Poaching is great for delicate sausages, fish filets, quenelles, and delicate fruits. The liquid used can be flavored with herbs, spices, or aromatic vegetables, but it is meant strictly for cooking, and is not generally consumed.
Food can also be steamed in its own juices by wrapping it in foil or parchment paper and baking it in the oven. This is a particularly great way to maintain moisture and flavor for low-fat meats, chicken, and fish.
Roasting is an all-around dry-heat technique that may or may not involve added fat. Roasting meat is an excellent way to eliminate fat. Because the meat is suspended on a rack above a roasting pan, the meat juices drip away.

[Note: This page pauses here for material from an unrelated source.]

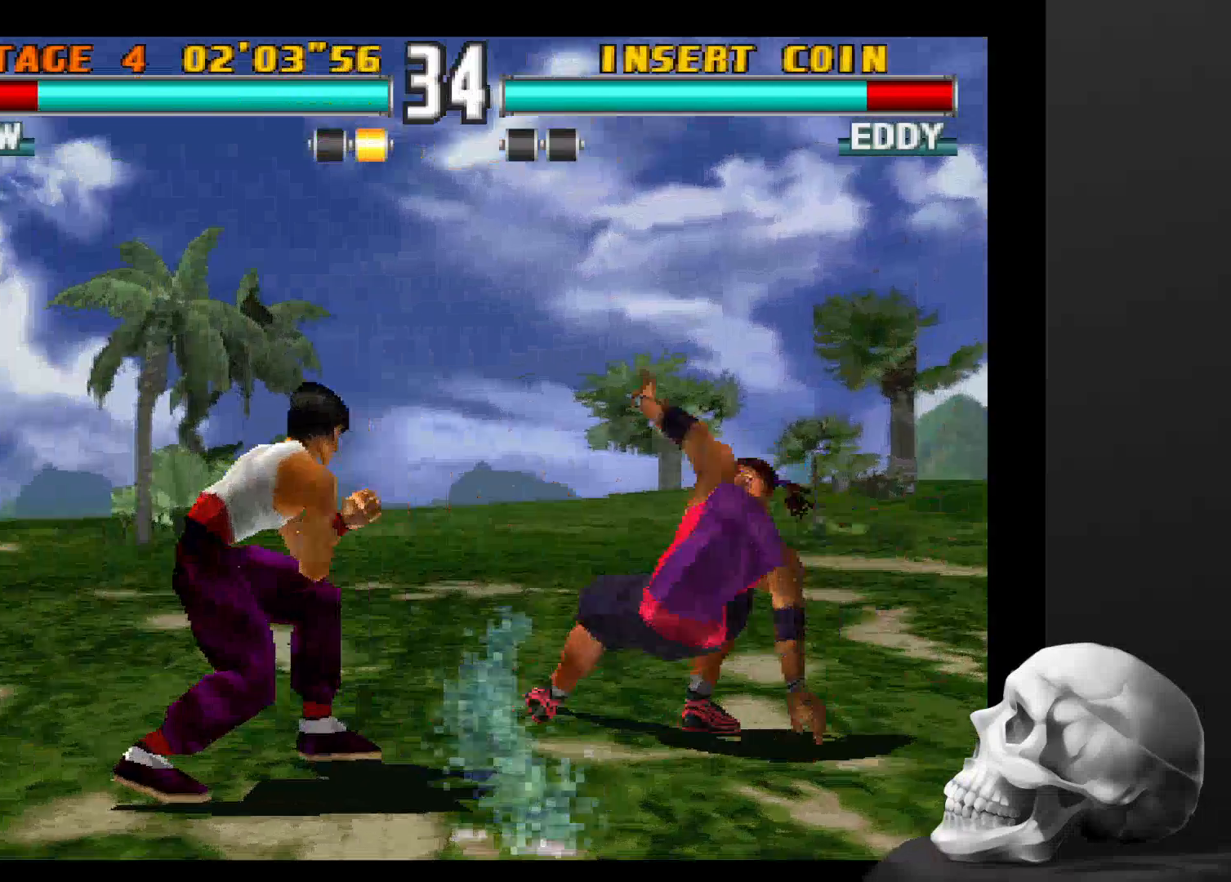
{"buttons": ["CIRCLE"], "left_stick": "center", "right_stick": "center", "events": [[267, "CIRCLE", "down"]]}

Roasting is a great method for cooking certain vegetables, including potatoes in their jackets, onions and garlic in their skins, and squash and pumpkin still in the rind. These foods essentially steam themselves soft, and their natural sugars concentrate, providing more natural flavor than when they are peeled and boiled.
Poaching is a moist-heat method. It is not boiling, but it's close. Water is kept just below the simmer so the food is not agitated by the motion of a rolling boil. Boiling employs water or another liquid brought to a rolling boil. Simmering cooks the food under the boil, but still in motion. Food is cooked to the desired doneness.
Boiling not only increases the temperature of the cooking, but it keeps the food in motion. This is important for foods that tend to stick, such as pasta. Because boiling leaches nutrients into the cooking liquid, it is best reserved for recipes that utilize the cooking liquid, such as soups and stews. Frugal chefs have been known to save cooking liquid for use in subsequent recipes. Stewing is another moist-heat method, and it usually involves a longer cooking time. Stews frequently feature a liquid that thickens into a sauce as part of the meal.
Stews are often enriched with fat or starch, and in most cases they include fatty meats. That's because this method works miraculously to soften the connective tissues of tough meats and melt away the fats, turning them into succulent tender delicacies.